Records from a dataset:

--- begin ---

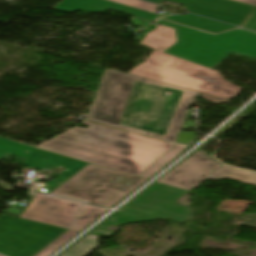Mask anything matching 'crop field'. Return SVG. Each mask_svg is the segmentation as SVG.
Wrapping results in <instances>:
<instances>
[{
  "label": "crop field",
  "mask_w": 256,
  "mask_h": 256,
  "mask_svg": "<svg viewBox=\"0 0 256 256\" xmlns=\"http://www.w3.org/2000/svg\"><path fill=\"white\" fill-rule=\"evenodd\" d=\"M197 94L106 69L87 120L175 142Z\"/></svg>",
  "instance_id": "8a807250"
},
{
  "label": "crop field",
  "mask_w": 256,
  "mask_h": 256,
  "mask_svg": "<svg viewBox=\"0 0 256 256\" xmlns=\"http://www.w3.org/2000/svg\"><path fill=\"white\" fill-rule=\"evenodd\" d=\"M74 127L37 146L83 162L138 176L175 144L91 124Z\"/></svg>",
  "instance_id": "ac0d7876"
},
{
  "label": "crop field",
  "mask_w": 256,
  "mask_h": 256,
  "mask_svg": "<svg viewBox=\"0 0 256 256\" xmlns=\"http://www.w3.org/2000/svg\"><path fill=\"white\" fill-rule=\"evenodd\" d=\"M154 23L175 28L177 43L164 53L210 69L231 52L256 58V33L254 32L237 28L213 34L161 18Z\"/></svg>",
  "instance_id": "34b2d1b8"
},
{
  "label": "crop field",
  "mask_w": 256,
  "mask_h": 256,
  "mask_svg": "<svg viewBox=\"0 0 256 256\" xmlns=\"http://www.w3.org/2000/svg\"><path fill=\"white\" fill-rule=\"evenodd\" d=\"M128 74L226 99L241 91L216 71L156 50Z\"/></svg>",
  "instance_id": "412701ff"
},
{
  "label": "crop field",
  "mask_w": 256,
  "mask_h": 256,
  "mask_svg": "<svg viewBox=\"0 0 256 256\" xmlns=\"http://www.w3.org/2000/svg\"><path fill=\"white\" fill-rule=\"evenodd\" d=\"M147 179L87 165L52 194L113 207Z\"/></svg>",
  "instance_id": "f4fd0767"
},
{
  "label": "crop field",
  "mask_w": 256,
  "mask_h": 256,
  "mask_svg": "<svg viewBox=\"0 0 256 256\" xmlns=\"http://www.w3.org/2000/svg\"><path fill=\"white\" fill-rule=\"evenodd\" d=\"M65 229L6 215L0 216V253L33 256Z\"/></svg>",
  "instance_id": "dd49c442"
},
{
  "label": "crop field",
  "mask_w": 256,
  "mask_h": 256,
  "mask_svg": "<svg viewBox=\"0 0 256 256\" xmlns=\"http://www.w3.org/2000/svg\"><path fill=\"white\" fill-rule=\"evenodd\" d=\"M187 192L155 182L121 210L183 223L190 218L189 208L174 201Z\"/></svg>",
  "instance_id": "e52e79f7"
},
{
  "label": "crop field",
  "mask_w": 256,
  "mask_h": 256,
  "mask_svg": "<svg viewBox=\"0 0 256 256\" xmlns=\"http://www.w3.org/2000/svg\"><path fill=\"white\" fill-rule=\"evenodd\" d=\"M5 154L28 158L24 162L27 167L50 171L69 177L87 165V163L0 138V157ZM44 157L48 159H44ZM55 188L57 187L40 183L34 190L50 193Z\"/></svg>",
  "instance_id": "d8731c3e"
},
{
  "label": "crop field",
  "mask_w": 256,
  "mask_h": 256,
  "mask_svg": "<svg viewBox=\"0 0 256 256\" xmlns=\"http://www.w3.org/2000/svg\"><path fill=\"white\" fill-rule=\"evenodd\" d=\"M82 204L38 193L20 216L68 229Z\"/></svg>",
  "instance_id": "5a996713"
},
{
  "label": "crop field",
  "mask_w": 256,
  "mask_h": 256,
  "mask_svg": "<svg viewBox=\"0 0 256 256\" xmlns=\"http://www.w3.org/2000/svg\"><path fill=\"white\" fill-rule=\"evenodd\" d=\"M219 165L197 151L157 182L190 191L207 179L205 176Z\"/></svg>",
  "instance_id": "3316defc"
},
{
  "label": "crop field",
  "mask_w": 256,
  "mask_h": 256,
  "mask_svg": "<svg viewBox=\"0 0 256 256\" xmlns=\"http://www.w3.org/2000/svg\"><path fill=\"white\" fill-rule=\"evenodd\" d=\"M161 2L164 0H152ZM181 3L188 11L240 26L254 6L231 0H167ZM155 2V3H156Z\"/></svg>",
  "instance_id": "28ad6ade"
},
{
  "label": "crop field",
  "mask_w": 256,
  "mask_h": 256,
  "mask_svg": "<svg viewBox=\"0 0 256 256\" xmlns=\"http://www.w3.org/2000/svg\"><path fill=\"white\" fill-rule=\"evenodd\" d=\"M53 9L67 12L81 11V12H96L102 13L107 9L116 10L146 20H154L158 17L155 14L147 13L144 11L136 10L133 8L125 7L115 3L104 0H63Z\"/></svg>",
  "instance_id": "d1516ede"
},
{
  "label": "crop field",
  "mask_w": 256,
  "mask_h": 256,
  "mask_svg": "<svg viewBox=\"0 0 256 256\" xmlns=\"http://www.w3.org/2000/svg\"><path fill=\"white\" fill-rule=\"evenodd\" d=\"M174 43H176L174 29L159 25L144 37L140 45L163 52Z\"/></svg>",
  "instance_id": "22f410ed"
},
{
  "label": "crop field",
  "mask_w": 256,
  "mask_h": 256,
  "mask_svg": "<svg viewBox=\"0 0 256 256\" xmlns=\"http://www.w3.org/2000/svg\"><path fill=\"white\" fill-rule=\"evenodd\" d=\"M151 220H157V219L141 216V215L125 213V212H116L112 216H110L107 220H105L101 225H99L97 228L91 231L89 234L110 238L115 233V231L108 230V228L113 224L120 226L125 223L151 221Z\"/></svg>",
  "instance_id": "cbeb9de0"
},
{
  "label": "crop field",
  "mask_w": 256,
  "mask_h": 256,
  "mask_svg": "<svg viewBox=\"0 0 256 256\" xmlns=\"http://www.w3.org/2000/svg\"><path fill=\"white\" fill-rule=\"evenodd\" d=\"M168 20L194 26L210 32H221L229 29L236 28L235 26L220 23L214 20H210L204 17L196 16L193 14H187L185 16H170L166 18Z\"/></svg>",
  "instance_id": "5142ce71"
},
{
  "label": "crop field",
  "mask_w": 256,
  "mask_h": 256,
  "mask_svg": "<svg viewBox=\"0 0 256 256\" xmlns=\"http://www.w3.org/2000/svg\"><path fill=\"white\" fill-rule=\"evenodd\" d=\"M108 209L84 204L70 229L81 231Z\"/></svg>",
  "instance_id": "d9b57169"
},
{
  "label": "crop field",
  "mask_w": 256,
  "mask_h": 256,
  "mask_svg": "<svg viewBox=\"0 0 256 256\" xmlns=\"http://www.w3.org/2000/svg\"><path fill=\"white\" fill-rule=\"evenodd\" d=\"M209 178L214 179H222L224 177H230L232 179L249 183V184H255L256 185V174L250 173L238 169H234L232 167L223 165L218 170H216L214 173H212Z\"/></svg>",
  "instance_id": "733c2abd"
},
{
  "label": "crop field",
  "mask_w": 256,
  "mask_h": 256,
  "mask_svg": "<svg viewBox=\"0 0 256 256\" xmlns=\"http://www.w3.org/2000/svg\"><path fill=\"white\" fill-rule=\"evenodd\" d=\"M97 238V236L87 234L60 256H85L98 246Z\"/></svg>",
  "instance_id": "4a817a6b"
},
{
  "label": "crop field",
  "mask_w": 256,
  "mask_h": 256,
  "mask_svg": "<svg viewBox=\"0 0 256 256\" xmlns=\"http://www.w3.org/2000/svg\"><path fill=\"white\" fill-rule=\"evenodd\" d=\"M184 149V146L176 145L164 156H162L158 161H156L152 166L145 170L141 175H139V177L149 179L165 165H167L170 161H172L175 157H177L180 153H182Z\"/></svg>",
  "instance_id": "bc2a9ffb"
},
{
  "label": "crop field",
  "mask_w": 256,
  "mask_h": 256,
  "mask_svg": "<svg viewBox=\"0 0 256 256\" xmlns=\"http://www.w3.org/2000/svg\"><path fill=\"white\" fill-rule=\"evenodd\" d=\"M78 231H72L69 230L65 234H63L61 237H59L57 240H55L50 246L43 249L41 252H39L36 256H48L53 251L58 249L60 246H62L65 242H67L69 239H71L74 235H76Z\"/></svg>",
  "instance_id": "214f88e0"
},
{
  "label": "crop field",
  "mask_w": 256,
  "mask_h": 256,
  "mask_svg": "<svg viewBox=\"0 0 256 256\" xmlns=\"http://www.w3.org/2000/svg\"><path fill=\"white\" fill-rule=\"evenodd\" d=\"M112 1L122 3L125 5H129L132 7H136L139 9L147 10V11L154 12V13L156 12V9L158 6L157 4L149 3L146 1H142V0H112Z\"/></svg>",
  "instance_id": "92a150f3"
},
{
  "label": "crop field",
  "mask_w": 256,
  "mask_h": 256,
  "mask_svg": "<svg viewBox=\"0 0 256 256\" xmlns=\"http://www.w3.org/2000/svg\"><path fill=\"white\" fill-rule=\"evenodd\" d=\"M193 139H195L194 133L180 131L179 137L176 142L181 144H188Z\"/></svg>",
  "instance_id": "dafd665d"
},
{
  "label": "crop field",
  "mask_w": 256,
  "mask_h": 256,
  "mask_svg": "<svg viewBox=\"0 0 256 256\" xmlns=\"http://www.w3.org/2000/svg\"><path fill=\"white\" fill-rule=\"evenodd\" d=\"M242 27L250 28L256 30V8L243 23Z\"/></svg>",
  "instance_id": "00972430"
},
{
  "label": "crop field",
  "mask_w": 256,
  "mask_h": 256,
  "mask_svg": "<svg viewBox=\"0 0 256 256\" xmlns=\"http://www.w3.org/2000/svg\"><path fill=\"white\" fill-rule=\"evenodd\" d=\"M234 1H238V2H242V3H246V4L256 6V0H234Z\"/></svg>",
  "instance_id": "a9b5d70f"
},
{
  "label": "crop field",
  "mask_w": 256,
  "mask_h": 256,
  "mask_svg": "<svg viewBox=\"0 0 256 256\" xmlns=\"http://www.w3.org/2000/svg\"><path fill=\"white\" fill-rule=\"evenodd\" d=\"M1 256V255H0Z\"/></svg>",
  "instance_id": "4177f3b9"
}]
</instances>
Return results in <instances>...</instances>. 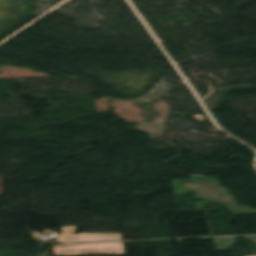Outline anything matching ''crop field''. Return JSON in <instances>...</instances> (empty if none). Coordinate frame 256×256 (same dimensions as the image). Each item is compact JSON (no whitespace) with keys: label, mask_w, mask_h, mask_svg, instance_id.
<instances>
[{"label":"crop field","mask_w":256,"mask_h":256,"mask_svg":"<svg viewBox=\"0 0 256 256\" xmlns=\"http://www.w3.org/2000/svg\"><path fill=\"white\" fill-rule=\"evenodd\" d=\"M55 255L125 254L122 242L64 244L54 247Z\"/></svg>","instance_id":"8a807250"}]
</instances>
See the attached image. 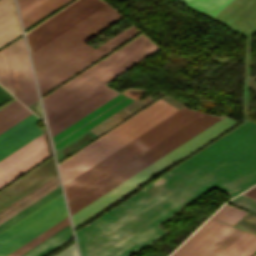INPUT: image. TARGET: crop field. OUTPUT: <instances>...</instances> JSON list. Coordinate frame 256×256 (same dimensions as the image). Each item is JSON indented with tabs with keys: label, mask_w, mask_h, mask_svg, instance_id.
Segmentation results:
<instances>
[{
	"label": "crop field",
	"mask_w": 256,
	"mask_h": 256,
	"mask_svg": "<svg viewBox=\"0 0 256 256\" xmlns=\"http://www.w3.org/2000/svg\"><path fill=\"white\" fill-rule=\"evenodd\" d=\"M55 175H57V171L54 160L51 159L25 177H21L22 179L18 180L0 192V210L21 198L28 192L32 191Z\"/></svg>",
	"instance_id": "obj_13"
},
{
	"label": "crop field",
	"mask_w": 256,
	"mask_h": 256,
	"mask_svg": "<svg viewBox=\"0 0 256 256\" xmlns=\"http://www.w3.org/2000/svg\"><path fill=\"white\" fill-rule=\"evenodd\" d=\"M244 194L251 196L253 198L256 199V186L253 187L252 189L248 190L247 192H245Z\"/></svg>",
	"instance_id": "obj_26"
},
{
	"label": "crop field",
	"mask_w": 256,
	"mask_h": 256,
	"mask_svg": "<svg viewBox=\"0 0 256 256\" xmlns=\"http://www.w3.org/2000/svg\"><path fill=\"white\" fill-rule=\"evenodd\" d=\"M130 102L132 101L128 100L124 96L120 94L116 95L103 105L99 106L71 126L52 137L54 149L57 150L58 148L62 147Z\"/></svg>",
	"instance_id": "obj_12"
},
{
	"label": "crop field",
	"mask_w": 256,
	"mask_h": 256,
	"mask_svg": "<svg viewBox=\"0 0 256 256\" xmlns=\"http://www.w3.org/2000/svg\"><path fill=\"white\" fill-rule=\"evenodd\" d=\"M0 84L26 106L37 101L22 40L0 54Z\"/></svg>",
	"instance_id": "obj_11"
},
{
	"label": "crop field",
	"mask_w": 256,
	"mask_h": 256,
	"mask_svg": "<svg viewBox=\"0 0 256 256\" xmlns=\"http://www.w3.org/2000/svg\"><path fill=\"white\" fill-rule=\"evenodd\" d=\"M254 256H256V254Z\"/></svg>",
	"instance_id": "obj_28"
},
{
	"label": "crop field",
	"mask_w": 256,
	"mask_h": 256,
	"mask_svg": "<svg viewBox=\"0 0 256 256\" xmlns=\"http://www.w3.org/2000/svg\"><path fill=\"white\" fill-rule=\"evenodd\" d=\"M231 226L209 219L170 256H201Z\"/></svg>",
	"instance_id": "obj_14"
},
{
	"label": "crop field",
	"mask_w": 256,
	"mask_h": 256,
	"mask_svg": "<svg viewBox=\"0 0 256 256\" xmlns=\"http://www.w3.org/2000/svg\"><path fill=\"white\" fill-rule=\"evenodd\" d=\"M20 3L23 0H17ZM69 0H25L18 4L23 27L31 25Z\"/></svg>",
	"instance_id": "obj_16"
},
{
	"label": "crop field",
	"mask_w": 256,
	"mask_h": 256,
	"mask_svg": "<svg viewBox=\"0 0 256 256\" xmlns=\"http://www.w3.org/2000/svg\"><path fill=\"white\" fill-rule=\"evenodd\" d=\"M244 231L232 227L202 256H219L230 246ZM256 251V235L245 232L220 256H251Z\"/></svg>",
	"instance_id": "obj_15"
},
{
	"label": "crop field",
	"mask_w": 256,
	"mask_h": 256,
	"mask_svg": "<svg viewBox=\"0 0 256 256\" xmlns=\"http://www.w3.org/2000/svg\"><path fill=\"white\" fill-rule=\"evenodd\" d=\"M60 192H62V190H61L60 187H58L57 189L53 190L52 192H50L49 194H47L43 198L39 199L38 201H36L32 205H30L29 207L25 208L24 210H22L21 212H19L15 216L11 217L10 219H8L7 221H5L4 223H2L0 225V231L3 230L4 228L8 227L12 223H14L15 221H17L21 217L25 216L26 214H28L29 212H31L32 210H34L38 206L42 205L43 203H45L46 201H48L52 197L56 196Z\"/></svg>",
	"instance_id": "obj_21"
},
{
	"label": "crop field",
	"mask_w": 256,
	"mask_h": 256,
	"mask_svg": "<svg viewBox=\"0 0 256 256\" xmlns=\"http://www.w3.org/2000/svg\"><path fill=\"white\" fill-rule=\"evenodd\" d=\"M225 117L210 125L209 127L204 129L197 135L193 136L180 146L176 147L163 157L159 158L158 160H156V162L170 167L194 152L195 150L199 149L206 143L210 142L217 136L221 135L231 127L238 124V122L229 120L230 118L227 119L228 117ZM168 167L161 166L155 163L150 164L149 166L142 169L132 177L128 178L127 180H125L115 188L111 189L98 199L94 200L81 210L71 215L73 226L76 227L77 225L81 224L82 222L92 217L99 211L103 210L110 204L114 203L115 201L122 198L129 192L133 191L140 185L144 184L151 178L155 177L162 171L166 170Z\"/></svg>",
	"instance_id": "obj_6"
},
{
	"label": "crop field",
	"mask_w": 256,
	"mask_h": 256,
	"mask_svg": "<svg viewBox=\"0 0 256 256\" xmlns=\"http://www.w3.org/2000/svg\"><path fill=\"white\" fill-rule=\"evenodd\" d=\"M158 49L143 34L140 35L42 98L43 107L46 108L94 76L108 83ZM95 77L44 109L51 136L118 94Z\"/></svg>",
	"instance_id": "obj_2"
},
{
	"label": "crop field",
	"mask_w": 256,
	"mask_h": 256,
	"mask_svg": "<svg viewBox=\"0 0 256 256\" xmlns=\"http://www.w3.org/2000/svg\"><path fill=\"white\" fill-rule=\"evenodd\" d=\"M56 256H78L75 244H72L67 249L57 254Z\"/></svg>",
	"instance_id": "obj_24"
},
{
	"label": "crop field",
	"mask_w": 256,
	"mask_h": 256,
	"mask_svg": "<svg viewBox=\"0 0 256 256\" xmlns=\"http://www.w3.org/2000/svg\"><path fill=\"white\" fill-rule=\"evenodd\" d=\"M245 214L246 212L225 204L214 214L213 218L233 225Z\"/></svg>",
	"instance_id": "obj_22"
},
{
	"label": "crop field",
	"mask_w": 256,
	"mask_h": 256,
	"mask_svg": "<svg viewBox=\"0 0 256 256\" xmlns=\"http://www.w3.org/2000/svg\"><path fill=\"white\" fill-rule=\"evenodd\" d=\"M103 0H77L39 26L26 33L33 52L100 6ZM123 18L107 4L103 5L33 53L35 73L82 45L93 36Z\"/></svg>",
	"instance_id": "obj_3"
},
{
	"label": "crop field",
	"mask_w": 256,
	"mask_h": 256,
	"mask_svg": "<svg viewBox=\"0 0 256 256\" xmlns=\"http://www.w3.org/2000/svg\"><path fill=\"white\" fill-rule=\"evenodd\" d=\"M65 216L63 194L60 193L0 232V256H6Z\"/></svg>",
	"instance_id": "obj_9"
},
{
	"label": "crop field",
	"mask_w": 256,
	"mask_h": 256,
	"mask_svg": "<svg viewBox=\"0 0 256 256\" xmlns=\"http://www.w3.org/2000/svg\"><path fill=\"white\" fill-rule=\"evenodd\" d=\"M230 203L256 213V200L241 195Z\"/></svg>",
	"instance_id": "obj_23"
},
{
	"label": "crop field",
	"mask_w": 256,
	"mask_h": 256,
	"mask_svg": "<svg viewBox=\"0 0 256 256\" xmlns=\"http://www.w3.org/2000/svg\"><path fill=\"white\" fill-rule=\"evenodd\" d=\"M137 32H139V30L132 25L95 50L86 43L78 47L68 55L36 74L40 93L43 94L51 89Z\"/></svg>",
	"instance_id": "obj_10"
},
{
	"label": "crop field",
	"mask_w": 256,
	"mask_h": 256,
	"mask_svg": "<svg viewBox=\"0 0 256 256\" xmlns=\"http://www.w3.org/2000/svg\"><path fill=\"white\" fill-rule=\"evenodd\" d=\"M256 184V123L245 122L76 232L82 256H131L167 231L156 225L213 187Z\"/></svg>",
	"instance_id": "obj_1"
},
{
	"label": "crop field",
	"mask_w": 256,
	"mask_h": 256,
	"mask_svg": "<svg viewBox=\"0 0 256 256\" xmlns=\"http://www.w3.org/2000/svg\"><path fill=\"white\" fill-rule=\"evenodd\" d=\"M21 39H23V38H20L19 40H21ZM19 40H17L16 42H18ZM16 42H14V43H16ZM14 43H12L11 45H13ZM11 45H9L8 47H10ZM8 47H6L5 49H7ZM5 49H3L2 51H4ZM2 51H0V52H2Z\"/></svg>",
	"instance_id": "obj_27"
},
{
	"label": "crop field",
	"mask_w": 256,
	"mask_h": 256,
	"mask_svg": "<svg viewBox=\"0 0 256 256\" xmlns=\"http://www.w3.org/2000/svg\"><path fill=\"white\" fill-rule=\"evenodd\" d=\"M180 1L211 18L231 0H180Z\"/></svg>",
	"instance_id": "obj_19"
},
{
	"label": "crop field",
	"mask_w": 256,
	"mask_h": 256,
	"mask_svg": "<svg viewBox=\"0 0 256 256\" xmlns=\"http://www.w3.org/2000/svg\"><path fill=\"white\" fill-rule=\"evenodd\" d=\"M67 224H69L68 217H65L64 219L54 224L53 226H51L50 228H48L47 230H45L44 232H42L32 240L28 241L27 243H25L24 245H22L21 247H19L18 249H16L15 251H13L7 256L22 255L23 253H25L26 251H28L29 249H31L32 247H34L35 245H37L38 243H40L41 241L49 237L50 235L54 234L55 232H57Z\"/></svg>",
	"instance_id": "obj_20"
},
{
	"label": "crop field",
	"mask_w": 256,
	"mask_h": 256,
	"mask_svg": "<svg viewBox=\"0 0 256 256\" xmlns=\"http://www.w3.org/2000/svg\"><path fill=\"white\" fill-rule=\"evenodd\" d=\"M218 119L220 118L205 114L200 115L120 168L88 187L80 194L67 200L70 214L81 209Z\"/></svg>",
	"instance_id": "obj_7"
},
{
	"label": "crop field",
	"mask_w": 256,
	"mask_h": 256,
	"mask_svg": "<svg viewBox=\"0 0 256 256\" xmlns=\"http://www.w3.org/2000/svg\"><path fill=\"white\" fill-rule=\"evenodd\" d=\"M22 34L13 0H0V47Z\"/></svg>",
	"instance_id": "obj_17"
},
{
	"label": "crop field",
	"mask_w": 256,
	"mask_h": 256,
	"mask_svg": "<svg viewBox=\"0 0 256 256\" xmlns=\"http://www.w3.org/2000/svg\"><path fill=\"white\" fill-rule=\"evenodd\" d=\"M9 96H11L8 92H6L1 86H0V102L5 100L6 98H8ZM2 103V102H1Z\"/></svg>",
	"instance_id": "obj_25"
},
{
	"label": "crop field",
	"mask_w": 256,
	"mask_h": 256,
	"mask_svg": "<svg viewBox=\"0 0 256 256\" xmlns=\"http://www.w3.org/2000/svg\"><path fill=\"white\" fill-rule=\"evenodd\" d=\"M71 238H73V236L70 225H67L22 256H44Z\"/></svg>",
	"instance_id": "obj_18"
},
{
	"label": "crop field",
	"mask_w": 256,
	"mask_h": 256,
	"mask_svg": "<svg viewBox=\"0 0 256 256\" xmlns=\"http://www.w3.org/2000/svg\"><path fill=\"white\" fill-rule=\"evenodd\" d=\"M179 109L157 100L95 142L58 164L65 184Z\"/></svg>",
	"instance_id": "obj_5"
},
{
	"label": "crop field",
	"mask_w": 256,
	"mask_h": 256,
	"mask_svg": "<svg viewBox=\"0 0 256 256\" xmlns=\"http://www.w3.org/2000/svg\"><path fill=\"white\" fill-rule=\"evenodd\" d=\"M33 114L16 100L0 110V134ZM34 114L0 135V159L41 131ZM49 157L44 134L0 160V188Z\"/></svg>",
	"instance_id": "obj_4"
},
{
	"label": "crop field",
	"mask_w": 256,
	"mask_h": 256,
	"mask_svg": "<svg viewBox=\"0 0 256 256\" xmlns=\"http://www.w3.org/2000/svg\"><path fill=\"white\" fill-rule=\"evenodd\" d=\"M200 114L201 113L186 107L182 108L141 136L137 137L124 147L120 148L107 158L103 159L90 169L63 185L66 199L74 196L84 188L99 180L109 172L135 157Z\"/></svg>",
	"instance_id": "obj_8"
}]
</instances>
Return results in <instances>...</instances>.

--- end ---

WRITTEN PROBLEM: Please return the records above, starting at their beginning and ending at the line that contains "23L175 28L177 43L164", with each line repeated exactly. Leave the pictures out of your answer.

ANSWER IN FULL:
Mask anything matching 'crop field'. Return SVG. Each mask_svg is the segmentation as SVG.
Wrapping results in <instances>:
<instances>
[{
  "label": "crop field",
  "mask_w": 256,
  "mask_h": 256,
  "mask_svg": "<svg viewBox=\"0 0 256 256\" xmlns=\"http://www.w3.org/2000/svg\"><path fill=\"white\" fill-rule=\"evenodd\" d=\"M197 94L106 69L87 120L175 142Z\"/></svg>",
  "instance_id": "8a807250"
},
{
  "label": "crop field",
  "mask_w": 256,
  "mask_h": 256,
  "mask_svg": "<svg viewBox=\"0 0 256 256\" xmlns=\"http://www.w3.org/2000/svg\"><path fill=\"white\" fill-rule=\"evenodd\" d=\"M74 127L37 146L83 162L138 176L175 144L91 124Z\"/></svg>",
  "instance_id": "ac0d7876"
},
{
  "label": "crop field",
  "mask_w": 256,
  "mask_h": 256,
  "mask_svg": "<svg viewBox=\"0 0 256 256\" xmlns=\"http://www.w3.org/2000/svg\"><path fill=\"white\" fill-rule=\"evenodd\" d=\"M154 23L175 28L177 43L164 53L210 69L231 52L256 58V33L254 32L237 28L213 34L161 18Z\"/></svg>",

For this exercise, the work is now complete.